Studienfakultät Ernährungswissenschaft: Theresa Schöttl, Absolventin der Ernährungswissenschaften, erhält den Preis für ihre Masterarbeit „Measurement of reactive oxygen species in the murine hypothalamus after high-fat feeding or intraperitoneal glucose injection utilizing different approaches“. An der Basis des Gehirns, dem Hypothalamus, befinden sich Nervenzellen, die das Hunger- und Sättigungsgefühl sowie den täglichen Energieverbrauch regulieren. Die Preisträgerin hat sich in ihrer, mit der Note 1,0 bewerteten, Masterarbeit mit der Frage befasst, ob fettreiche Ernährung zu einer Störung des Zellstoffwechsels im Hypothalamus führt und damit die Funktion der metabolischen Sensoren beeinträchtigt.
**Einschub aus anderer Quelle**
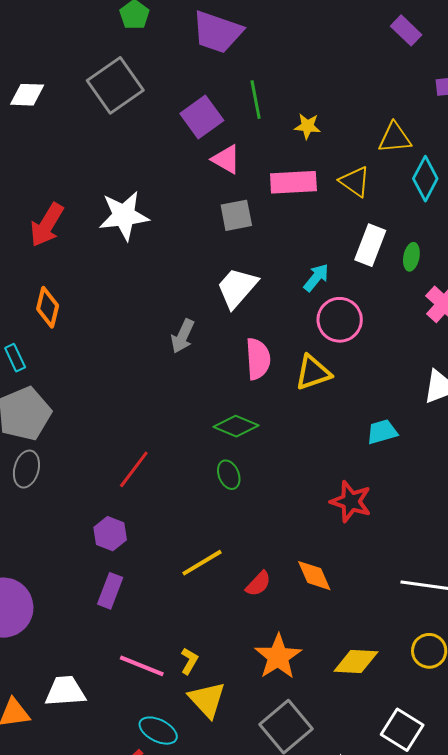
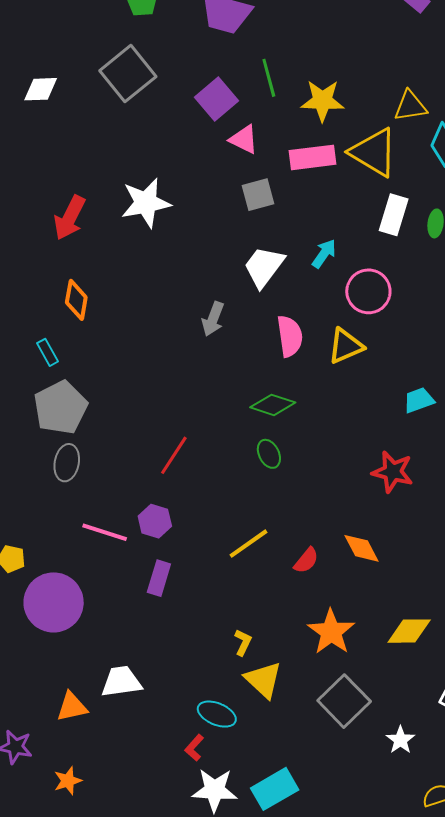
yellow star: (307, 126) -> (322, 101), size x1.6
yellow triangle: (355, 182) -> (374, 152), size x1.6
cyan arrow: (316, 278) -> (324, 254), moved
pink line: (142, 666) -> (105, 532), moved

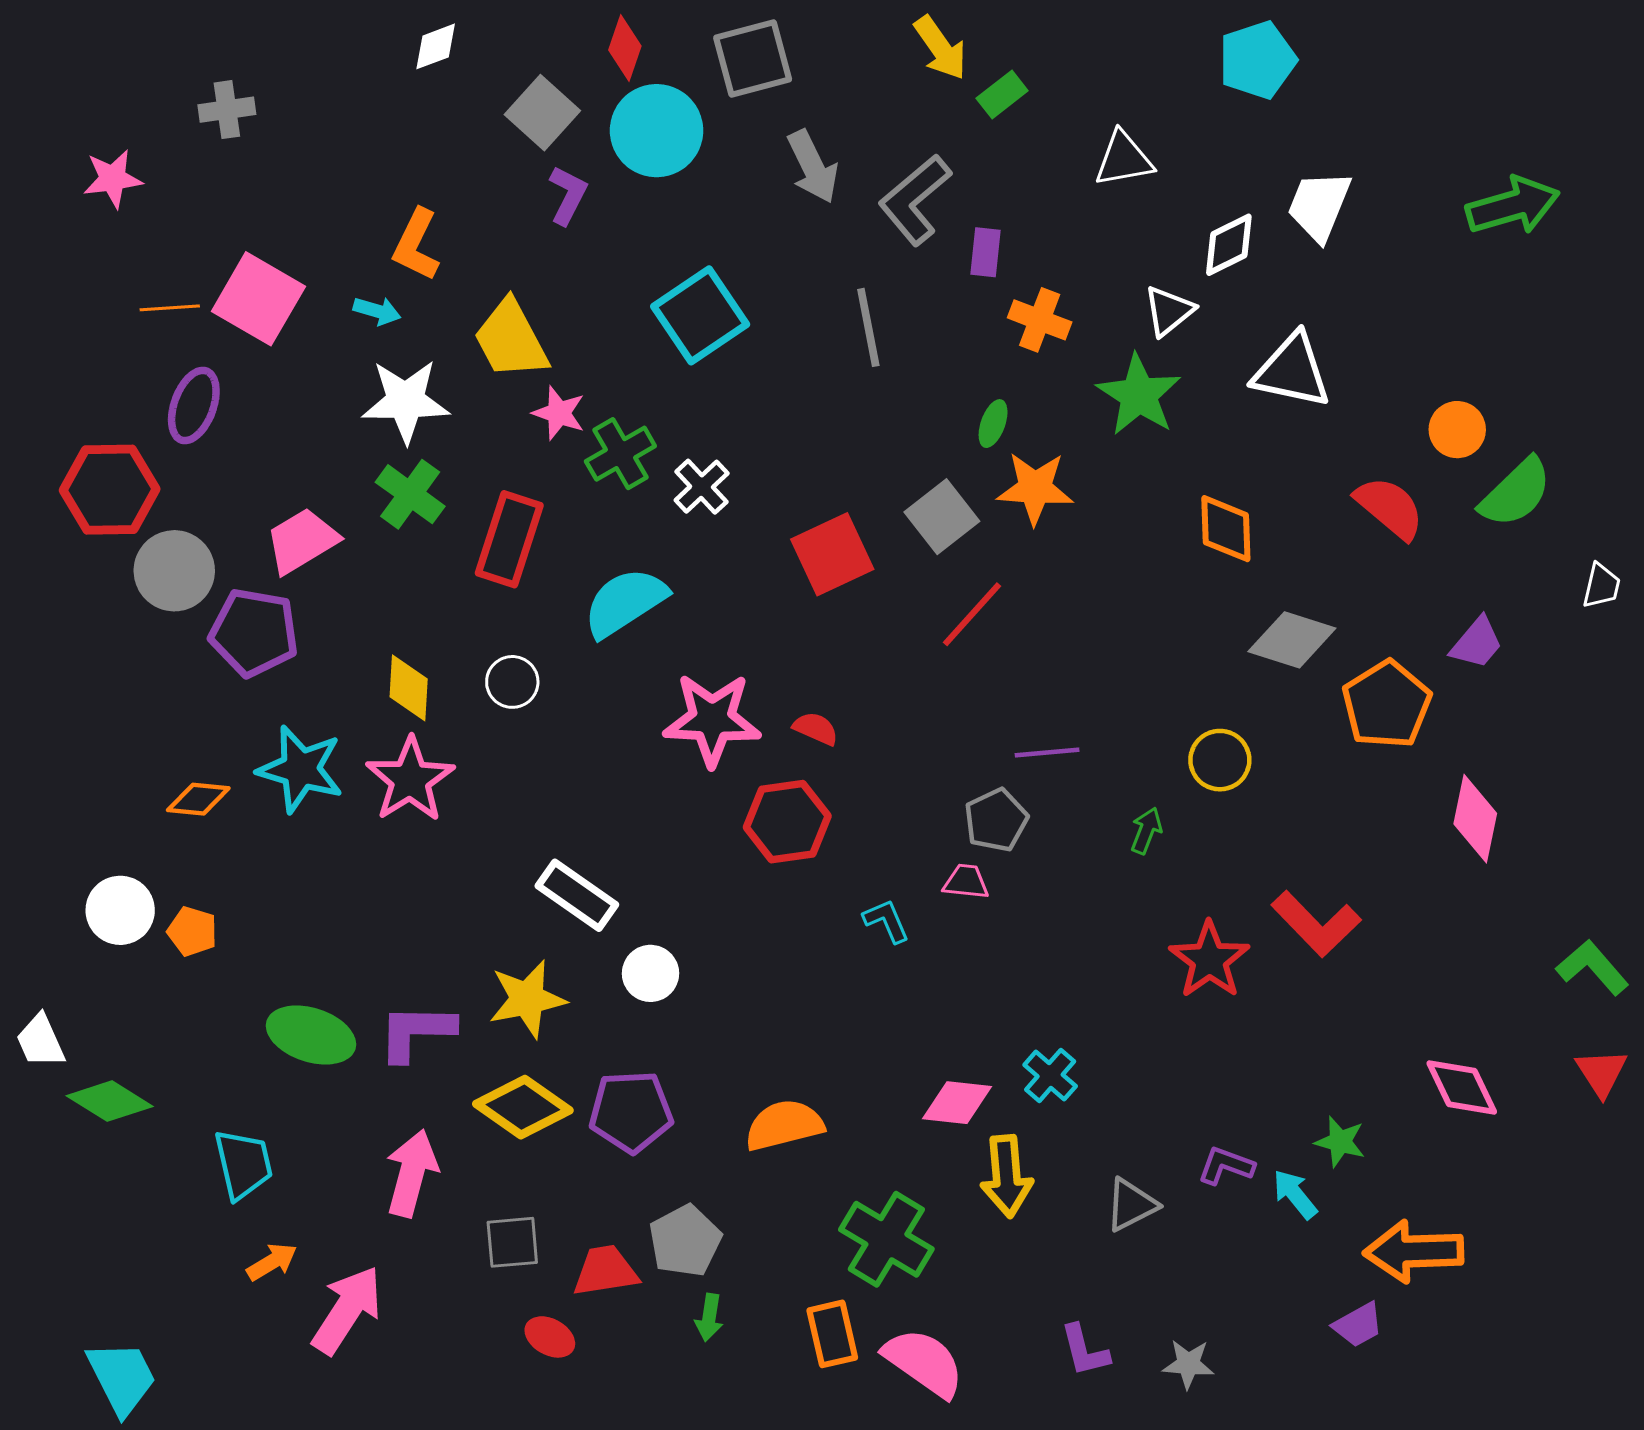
Studienfakultät Forstwissenschaft und Ressourcenmanagement: Für seine Masterarbeit „Die Kohlenstoffspeicherung von Fichtenreinbeständen der Bergmischwaldzone unter Berücksichtigung von Ausfallrisiken – ein modellanalytischer Ansatz“ wurde Justus Bork von der Studienfakultät für Forstwissenschaft und Ressourcenmanagement ausgezeichnet. Die Abschlussarbeit im Studiengang Forst- und Holzwissenschaft wurde ebenfalls mit der Bestnote 1,0 bewertet. Die Wissenschaft beschäftigt sich seit geraumer Zeit mit der Frage, ob genutzte oder ungenutzte Wälder einen höheren Beitrag zur Reduzierung des CO2-Ausstoßes in der Atmosphäre leisten. Herr Bork konnte zeigen, dass die untersuchten Fichtenbestände in fast allen bewirtschafteten Szenarien eine bessere Kohlenstoffbilanz aufweisen als in den Szenarien, bei denen keine Bewirtschaftung unterstellt wurde.

 
Studienfakultät Landschaftsarchitektur und Landschaftsplanung: Den Preis für die beste Masterarbeit der Studienfakultät für Landschaftsarchitektur und Landschaftsplanung erhält Anna Adassinskaja. Die Absolventin setzt sich intensiv mit der Geschichte der russischen Stadtentwicklung nach dem 2. Weltkrieg auseinander. Die Arbeit „Vielfalt der Möglichkeiten – auf der Suche nach neuen Wegen in der Gestaltung der Freiflächen im Wohnquartier der 1970er Jahre. Okrug Morskoi. Sankt Petersburg“ erläutert ausführlich die Utopie der sozialistischen Stadt und zeigt anschaulich, in welchen Bereichen diese Utopie gescheitert ist. Frau Adassinskaja erhielt für ihre Abschlussarbeit im Studiengang Landschaftsarchitektur eine 1,0.